简体   繁体   中英

How to get “valid data length” of a file?

There is a function to set the "valid data length" value: SetFileValidData , but I didn't find a way to get the "valid data length" value.

I want to know about given file if the EOF is different from the VDL, because writing after the VDL in case of VDL<EOF will cause a performance penalty as described here .

I found this page, claims that:

there is no mechanism to query the value of the VDL

So the answer is "you can't".

If you care about performance you can set the VDL to the EOF, but then note that you may allow access old garbage on your disk - the part between those two pointers, that supposed to be zeros if you would access that file without setting the VDL to point the EOF.

I think you are confused as to what "valid data length" actually means . Check this answer .

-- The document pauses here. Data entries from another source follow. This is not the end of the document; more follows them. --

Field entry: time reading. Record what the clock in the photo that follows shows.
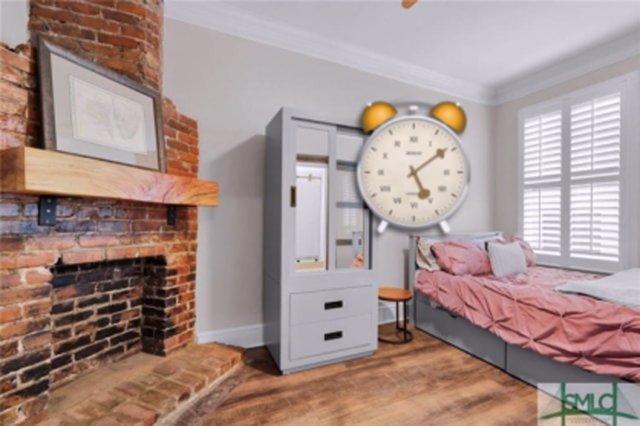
5:09
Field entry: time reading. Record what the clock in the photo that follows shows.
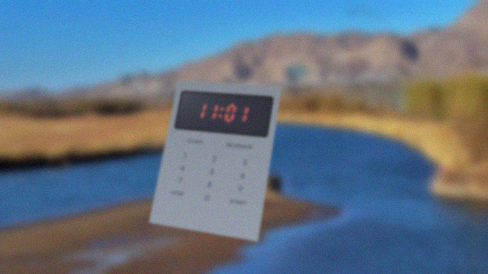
11:01
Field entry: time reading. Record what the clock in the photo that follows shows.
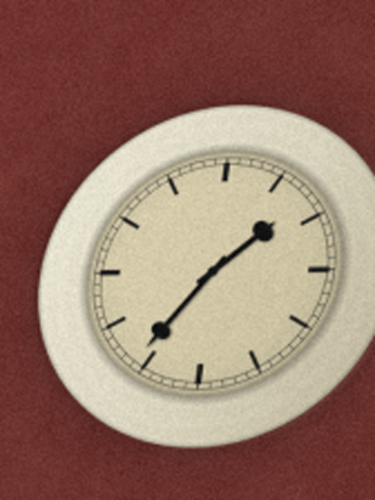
1:36
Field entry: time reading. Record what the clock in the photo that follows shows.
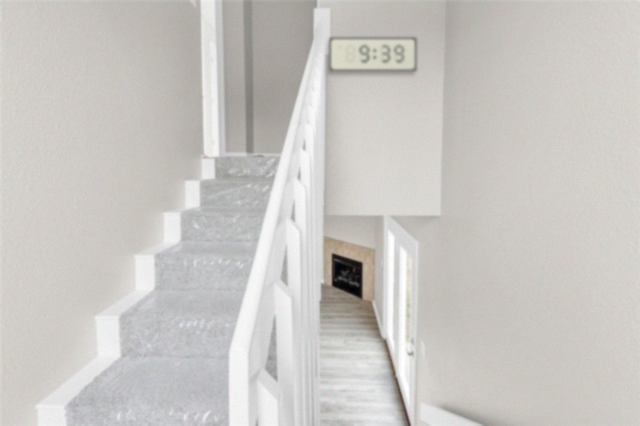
9:39
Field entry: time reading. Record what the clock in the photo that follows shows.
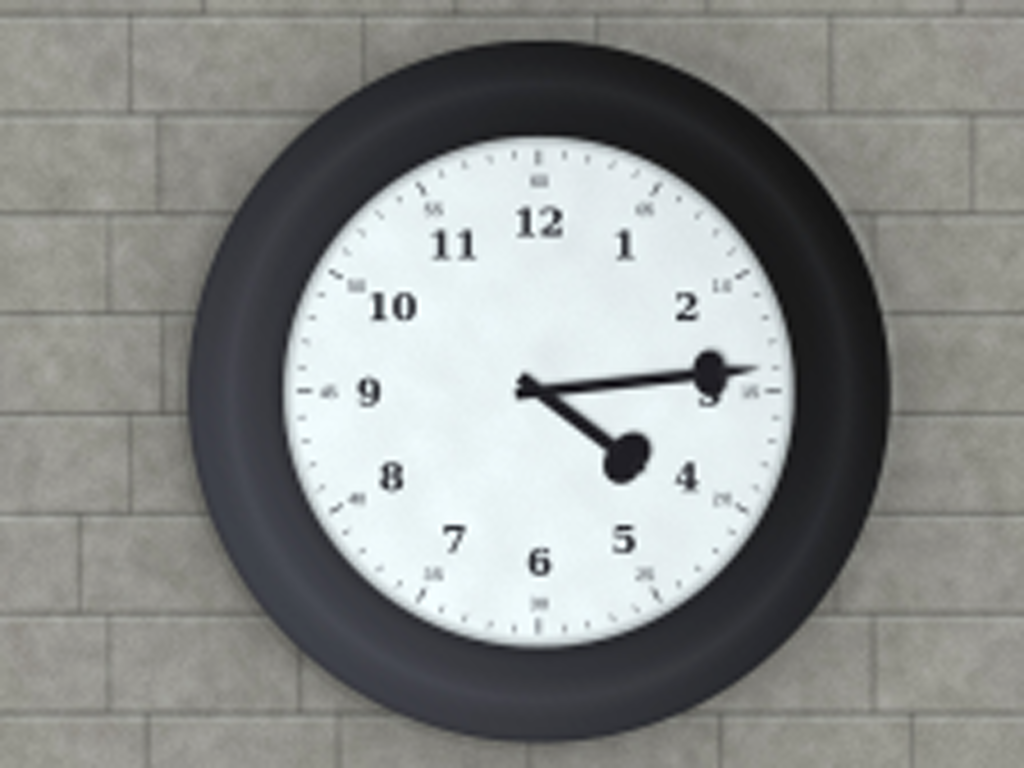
4:14
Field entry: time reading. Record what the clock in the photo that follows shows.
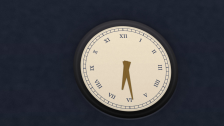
6:29
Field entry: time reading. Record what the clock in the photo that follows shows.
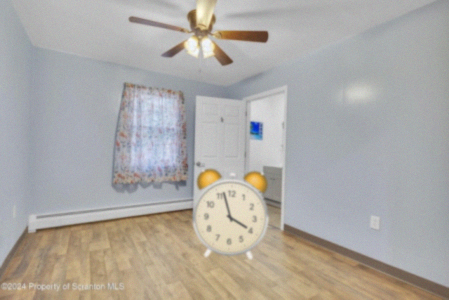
3:57
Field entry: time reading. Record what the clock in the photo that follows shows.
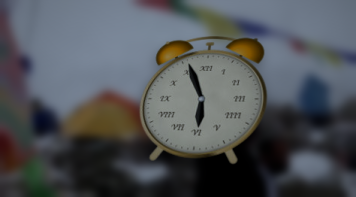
5:56
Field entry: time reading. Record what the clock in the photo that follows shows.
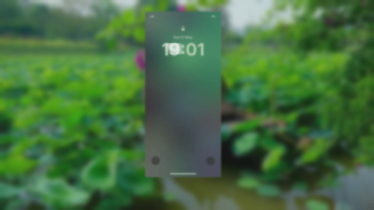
19:01
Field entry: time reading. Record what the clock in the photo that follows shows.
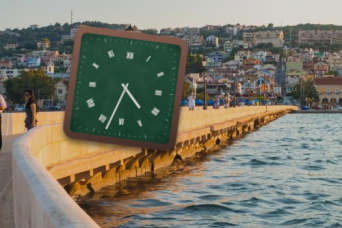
4:33
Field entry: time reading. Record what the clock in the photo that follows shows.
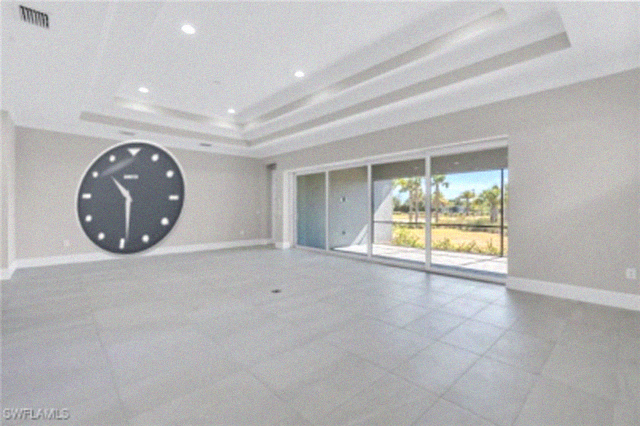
10:29
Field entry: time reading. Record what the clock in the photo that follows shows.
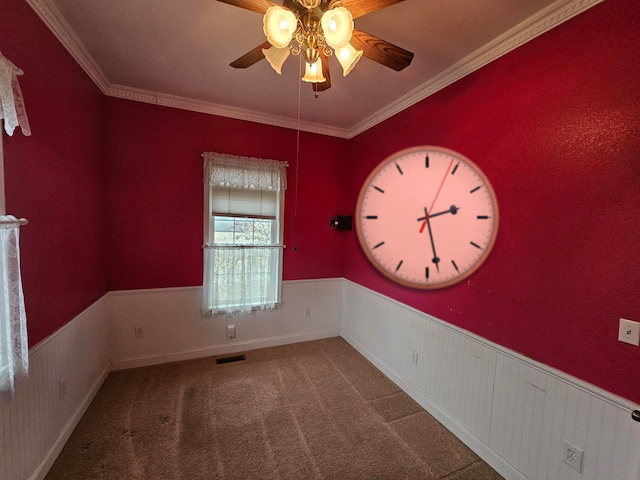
2:28:04
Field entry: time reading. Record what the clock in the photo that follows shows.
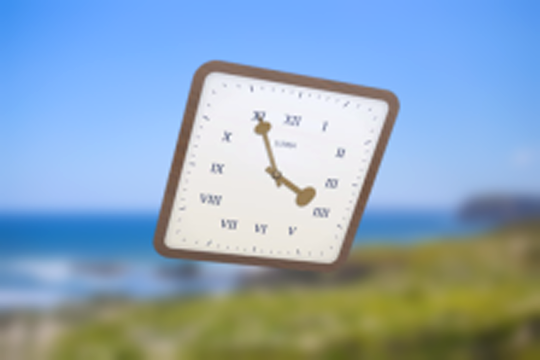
3:55
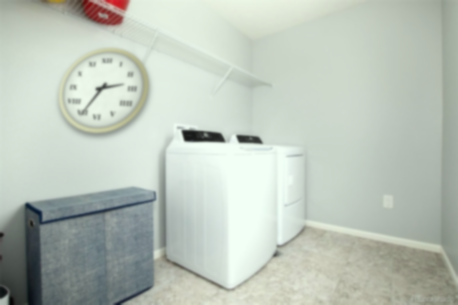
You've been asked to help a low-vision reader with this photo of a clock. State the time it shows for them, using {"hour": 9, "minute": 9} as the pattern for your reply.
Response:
{"hour": 2, "minute": 35}
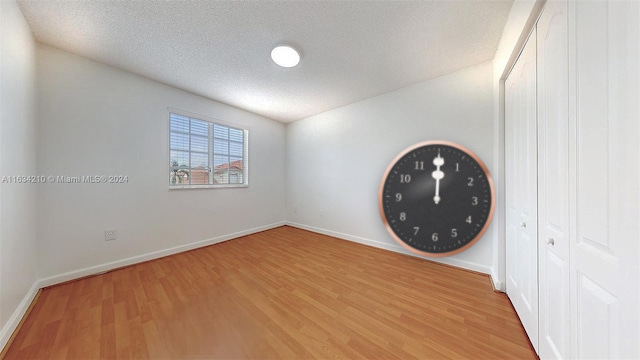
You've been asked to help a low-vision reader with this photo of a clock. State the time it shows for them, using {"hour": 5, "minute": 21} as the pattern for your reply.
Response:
{"hour": 12, "minute": 0}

Basically, while SetEndOfFile lets you increase the length of a file quickly, and allocates the disk space, if you skip to the (new) end-of-file to write there, all the additionally allocated disk space would need to be overwritten with zeroes, which is kind of slow.

SetFileValidData lets you skip that zeroing-out. You're telling the system, "I am OK with whatever is in those disk blocks, get on with it". (This is why you need the SE_MANAGE_VOLUME_NAME priviledge, as it could reveal priviledged data to unpriviledged users if you don't overwrite the data. Users with this priviledge can access the raw drive data anyway.)

In either case, you have set the new effective size of the file. (Which you can read back.) What, exactly, should a seperate "read file valid data" report back? SetFileValidData told the system that whatever is in those disk blocks is "valid"...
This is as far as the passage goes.